SpeakerProf. & Director Takeshi Fujita, Molecular & Cellular Immunology, Kyoto University, Host: Chuck Samuel
Date and LocationWednesday January 20, 2016 11:00am to 12:00pm
MDA5 is an essential intracellular sensor for several viruses, including picornaviruses, and elicits antiviral interferon (IFN) responses by recognizing viral dsRNAs. Once MDA5 senses replicating viruses, it triggers signal to activate antiviral genes including those of type I and III IFN. Activation of IFN system is critical as antiviral innate immunity and promotes activation of acquired immunity. These immune responses orchestrate eradication of infecting viruses.

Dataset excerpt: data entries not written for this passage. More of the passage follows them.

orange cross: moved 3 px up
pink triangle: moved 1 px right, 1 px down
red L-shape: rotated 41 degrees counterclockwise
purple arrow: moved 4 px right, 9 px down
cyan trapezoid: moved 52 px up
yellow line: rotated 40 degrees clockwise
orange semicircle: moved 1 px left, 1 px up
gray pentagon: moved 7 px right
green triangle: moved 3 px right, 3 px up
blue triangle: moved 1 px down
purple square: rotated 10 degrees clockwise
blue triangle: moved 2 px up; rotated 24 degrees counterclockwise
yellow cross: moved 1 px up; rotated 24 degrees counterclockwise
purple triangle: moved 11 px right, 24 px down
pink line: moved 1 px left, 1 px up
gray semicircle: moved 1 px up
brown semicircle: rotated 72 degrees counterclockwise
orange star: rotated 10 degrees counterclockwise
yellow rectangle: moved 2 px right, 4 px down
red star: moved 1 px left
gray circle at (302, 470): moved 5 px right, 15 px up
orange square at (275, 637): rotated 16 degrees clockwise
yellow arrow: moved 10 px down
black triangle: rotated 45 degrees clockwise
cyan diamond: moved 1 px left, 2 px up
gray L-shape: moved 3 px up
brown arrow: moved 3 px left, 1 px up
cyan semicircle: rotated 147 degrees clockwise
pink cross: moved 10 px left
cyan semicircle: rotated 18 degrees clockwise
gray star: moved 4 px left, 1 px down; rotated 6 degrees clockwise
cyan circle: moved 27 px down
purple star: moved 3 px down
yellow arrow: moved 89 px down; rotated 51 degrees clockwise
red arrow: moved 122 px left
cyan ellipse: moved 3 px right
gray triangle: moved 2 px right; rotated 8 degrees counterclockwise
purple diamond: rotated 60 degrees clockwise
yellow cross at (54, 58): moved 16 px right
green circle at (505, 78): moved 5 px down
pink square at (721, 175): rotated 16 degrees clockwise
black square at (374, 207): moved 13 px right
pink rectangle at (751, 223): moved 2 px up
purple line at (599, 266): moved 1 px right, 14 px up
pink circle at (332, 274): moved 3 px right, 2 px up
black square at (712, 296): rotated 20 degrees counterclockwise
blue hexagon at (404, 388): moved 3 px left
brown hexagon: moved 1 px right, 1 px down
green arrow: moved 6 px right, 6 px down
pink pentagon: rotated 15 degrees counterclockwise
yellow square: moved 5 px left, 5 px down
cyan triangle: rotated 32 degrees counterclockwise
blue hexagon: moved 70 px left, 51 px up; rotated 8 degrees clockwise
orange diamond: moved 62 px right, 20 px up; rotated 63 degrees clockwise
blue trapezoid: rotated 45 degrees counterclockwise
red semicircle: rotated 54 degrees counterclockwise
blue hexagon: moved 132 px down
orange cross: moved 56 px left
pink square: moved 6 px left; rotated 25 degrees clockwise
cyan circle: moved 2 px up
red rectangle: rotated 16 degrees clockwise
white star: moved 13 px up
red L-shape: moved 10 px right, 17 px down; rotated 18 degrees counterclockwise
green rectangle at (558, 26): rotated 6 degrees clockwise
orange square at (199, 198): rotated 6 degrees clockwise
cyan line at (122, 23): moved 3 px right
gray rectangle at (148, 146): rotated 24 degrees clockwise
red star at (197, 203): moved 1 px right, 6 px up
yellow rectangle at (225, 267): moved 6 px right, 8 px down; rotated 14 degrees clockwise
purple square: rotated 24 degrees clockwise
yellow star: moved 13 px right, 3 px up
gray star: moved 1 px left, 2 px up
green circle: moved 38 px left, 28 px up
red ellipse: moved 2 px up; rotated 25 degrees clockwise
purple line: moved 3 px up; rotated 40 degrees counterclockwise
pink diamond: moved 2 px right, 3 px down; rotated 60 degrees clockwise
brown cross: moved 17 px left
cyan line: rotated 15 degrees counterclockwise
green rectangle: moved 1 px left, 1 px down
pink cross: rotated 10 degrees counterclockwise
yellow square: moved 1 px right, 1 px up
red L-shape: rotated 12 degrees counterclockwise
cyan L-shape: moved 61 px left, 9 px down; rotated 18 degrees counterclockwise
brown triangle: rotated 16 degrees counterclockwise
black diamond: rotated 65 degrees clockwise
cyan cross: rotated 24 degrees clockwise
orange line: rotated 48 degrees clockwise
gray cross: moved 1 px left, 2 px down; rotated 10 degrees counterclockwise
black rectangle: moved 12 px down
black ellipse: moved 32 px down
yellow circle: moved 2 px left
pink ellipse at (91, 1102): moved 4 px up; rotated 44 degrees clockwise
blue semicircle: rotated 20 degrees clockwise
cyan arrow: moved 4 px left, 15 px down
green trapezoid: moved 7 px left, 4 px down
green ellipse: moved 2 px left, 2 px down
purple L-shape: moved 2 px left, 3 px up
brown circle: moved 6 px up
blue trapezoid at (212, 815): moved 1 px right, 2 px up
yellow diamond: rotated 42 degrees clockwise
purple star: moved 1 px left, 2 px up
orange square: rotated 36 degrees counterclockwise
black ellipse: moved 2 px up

On the other hand, MDA5 has been implicated in autoimmunity. The mechanisms of how MDA5 contribute to autoimmunity remain unclear. Here we provide direct evidence that dysregulation of MDA5 caused autoimmune disorders. We established a mutant mouse line bearing MDA5 mutation by ENU mutagenesis, which spontaneously developed lupus-like autoimmune symptoms without viral infection. Inflammation was dependent on an adaptor molecule, IPS-1, indicating the importance of MDA5-signaling. In addition, intercrossing the mutant mice with type I IFN receptor-deficient mice ameliorated clinical manifestations. This MDA5 mutant could activate signaling in the absence of its ligand, but was paradoxically defective for ligand- and virus-induced signaling, suggesting that the mutation induces a conformational change in MDA5. In humans, mutations of MDA5 and RIG-I were found in patients of Aicardi-Goutieres syndrome and Singleton-Merton syndrome. These findings provide insight into the association between disorders of the innate immune system and autoimmunity.